Hines spent the next several months rehabilitating, both from his back surgery and for his mental health concerns. Soon, he began to see that his survival came with a debt that he could repay through suicide awareness and prevention, which is how he was came to Gilford High School. Later that day, he also spoke at Franklin High School. He told the students that every one of them has the ability to affect others around them, whether it's with malice or compassion.
"Your words have the power to do one of two things – damage and destroy, or help and heal," he said.
"If you know someone who is suicidal, the one thing you can't do is keep that secret, because that secret is deadly."
After his talk, Hines fielded questions and comments from the audience. One student said that he had thought about killing himself, and that he would remember Hines's words for the rest of his life.

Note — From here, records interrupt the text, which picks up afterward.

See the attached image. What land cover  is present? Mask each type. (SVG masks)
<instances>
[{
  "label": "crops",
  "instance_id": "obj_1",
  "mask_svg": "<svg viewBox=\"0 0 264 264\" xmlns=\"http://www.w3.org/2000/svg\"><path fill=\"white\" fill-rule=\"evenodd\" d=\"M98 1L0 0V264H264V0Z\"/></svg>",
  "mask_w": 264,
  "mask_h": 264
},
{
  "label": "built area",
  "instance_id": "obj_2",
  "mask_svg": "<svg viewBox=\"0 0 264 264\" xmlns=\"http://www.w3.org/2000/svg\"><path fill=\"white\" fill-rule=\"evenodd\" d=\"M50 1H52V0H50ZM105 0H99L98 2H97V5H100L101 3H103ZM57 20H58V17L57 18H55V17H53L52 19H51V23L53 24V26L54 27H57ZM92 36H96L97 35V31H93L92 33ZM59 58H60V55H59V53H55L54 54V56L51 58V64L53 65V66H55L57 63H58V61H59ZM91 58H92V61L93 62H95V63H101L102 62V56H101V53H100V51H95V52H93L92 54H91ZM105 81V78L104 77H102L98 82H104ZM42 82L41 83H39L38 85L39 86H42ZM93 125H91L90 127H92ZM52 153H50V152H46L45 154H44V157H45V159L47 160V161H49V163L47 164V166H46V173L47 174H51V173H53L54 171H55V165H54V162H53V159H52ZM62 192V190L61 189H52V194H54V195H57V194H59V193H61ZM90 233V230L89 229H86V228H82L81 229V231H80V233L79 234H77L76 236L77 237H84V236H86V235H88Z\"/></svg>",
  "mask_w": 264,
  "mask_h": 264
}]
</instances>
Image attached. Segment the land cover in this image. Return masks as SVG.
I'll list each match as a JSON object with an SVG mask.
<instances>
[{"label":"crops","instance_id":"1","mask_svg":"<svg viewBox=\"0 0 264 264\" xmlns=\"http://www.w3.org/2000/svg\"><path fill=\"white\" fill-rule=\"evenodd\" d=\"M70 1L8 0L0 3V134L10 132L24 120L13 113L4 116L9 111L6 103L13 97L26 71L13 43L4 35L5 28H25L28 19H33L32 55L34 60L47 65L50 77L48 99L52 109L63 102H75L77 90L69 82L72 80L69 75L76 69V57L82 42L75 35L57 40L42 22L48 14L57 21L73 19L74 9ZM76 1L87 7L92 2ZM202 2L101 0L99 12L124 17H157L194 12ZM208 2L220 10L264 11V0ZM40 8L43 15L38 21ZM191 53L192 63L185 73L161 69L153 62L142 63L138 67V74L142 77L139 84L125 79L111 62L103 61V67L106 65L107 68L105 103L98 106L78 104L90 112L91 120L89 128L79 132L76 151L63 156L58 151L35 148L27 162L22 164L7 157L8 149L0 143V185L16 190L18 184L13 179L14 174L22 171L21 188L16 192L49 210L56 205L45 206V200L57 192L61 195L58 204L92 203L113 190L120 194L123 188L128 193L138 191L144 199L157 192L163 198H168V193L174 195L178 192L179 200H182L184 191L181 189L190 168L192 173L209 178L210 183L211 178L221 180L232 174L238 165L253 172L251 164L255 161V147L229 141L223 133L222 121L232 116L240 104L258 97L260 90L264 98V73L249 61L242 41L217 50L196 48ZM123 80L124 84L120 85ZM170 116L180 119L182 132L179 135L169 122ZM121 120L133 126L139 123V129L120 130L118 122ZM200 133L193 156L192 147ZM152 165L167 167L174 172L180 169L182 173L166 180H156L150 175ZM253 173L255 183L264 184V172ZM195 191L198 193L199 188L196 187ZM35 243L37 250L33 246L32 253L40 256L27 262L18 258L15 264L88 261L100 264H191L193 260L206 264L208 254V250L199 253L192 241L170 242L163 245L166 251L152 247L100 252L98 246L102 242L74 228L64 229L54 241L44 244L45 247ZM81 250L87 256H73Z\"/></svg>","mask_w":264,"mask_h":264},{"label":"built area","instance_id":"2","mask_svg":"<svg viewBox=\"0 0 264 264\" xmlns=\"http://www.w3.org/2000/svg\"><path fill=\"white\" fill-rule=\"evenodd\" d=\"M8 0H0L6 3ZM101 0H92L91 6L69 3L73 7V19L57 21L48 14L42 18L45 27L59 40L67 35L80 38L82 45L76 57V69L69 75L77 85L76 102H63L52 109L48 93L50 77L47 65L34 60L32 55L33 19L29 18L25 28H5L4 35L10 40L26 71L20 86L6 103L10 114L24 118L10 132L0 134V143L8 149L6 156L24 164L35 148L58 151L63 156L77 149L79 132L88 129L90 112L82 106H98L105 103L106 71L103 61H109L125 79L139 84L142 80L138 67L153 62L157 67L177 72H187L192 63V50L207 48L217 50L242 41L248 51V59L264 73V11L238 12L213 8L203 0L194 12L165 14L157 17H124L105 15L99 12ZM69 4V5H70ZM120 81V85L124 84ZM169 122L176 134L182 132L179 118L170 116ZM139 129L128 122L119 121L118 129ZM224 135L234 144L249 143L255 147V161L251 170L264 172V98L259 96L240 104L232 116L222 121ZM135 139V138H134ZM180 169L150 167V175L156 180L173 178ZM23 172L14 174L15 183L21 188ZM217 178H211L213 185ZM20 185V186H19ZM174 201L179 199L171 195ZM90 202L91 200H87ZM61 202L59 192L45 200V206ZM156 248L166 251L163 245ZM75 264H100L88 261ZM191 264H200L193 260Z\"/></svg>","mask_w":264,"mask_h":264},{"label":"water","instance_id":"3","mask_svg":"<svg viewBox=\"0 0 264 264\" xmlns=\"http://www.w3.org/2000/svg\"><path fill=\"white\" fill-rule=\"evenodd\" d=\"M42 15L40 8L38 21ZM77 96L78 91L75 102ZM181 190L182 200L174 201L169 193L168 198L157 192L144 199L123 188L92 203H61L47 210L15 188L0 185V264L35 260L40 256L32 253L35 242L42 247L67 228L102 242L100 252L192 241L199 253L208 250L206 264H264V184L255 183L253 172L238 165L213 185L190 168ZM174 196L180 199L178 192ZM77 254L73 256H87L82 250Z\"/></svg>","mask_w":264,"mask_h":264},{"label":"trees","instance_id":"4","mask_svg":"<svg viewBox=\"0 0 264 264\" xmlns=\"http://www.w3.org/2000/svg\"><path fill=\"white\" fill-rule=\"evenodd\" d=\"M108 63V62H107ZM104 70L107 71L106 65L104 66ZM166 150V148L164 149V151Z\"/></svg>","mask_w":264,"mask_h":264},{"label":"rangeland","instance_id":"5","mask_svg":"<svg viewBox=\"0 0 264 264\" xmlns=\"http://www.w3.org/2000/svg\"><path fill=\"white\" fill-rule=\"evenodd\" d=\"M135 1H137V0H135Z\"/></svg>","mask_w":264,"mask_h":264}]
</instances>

Hines's visit was sponsored in part by the Partnership for Public Health.
Help and Heal
That truth is something that the Connect Student Suicide Prevention Leaders know well. Those students are trained to give presentations for their peers, describing warning signs exhibited by a suicidal person, letting them know what they can do to help, and telling them that they have a responsibility to help. In fact, it was Marina Baer, a senior at Gilford and one of the Connect leaders, who was responsible for Hines's visit. She heard about him, visited his website, and clicked on the "contact" button. It was a year-old effort to get Hines to come to Gilford, she said, but she felt that his message was one that her school needed to hear.
"I feel pretty good about it, the kids really appreciated it. It had a lot of impact on a lot of students," she said. "It opened up doors to students. Now they know they can talk to people."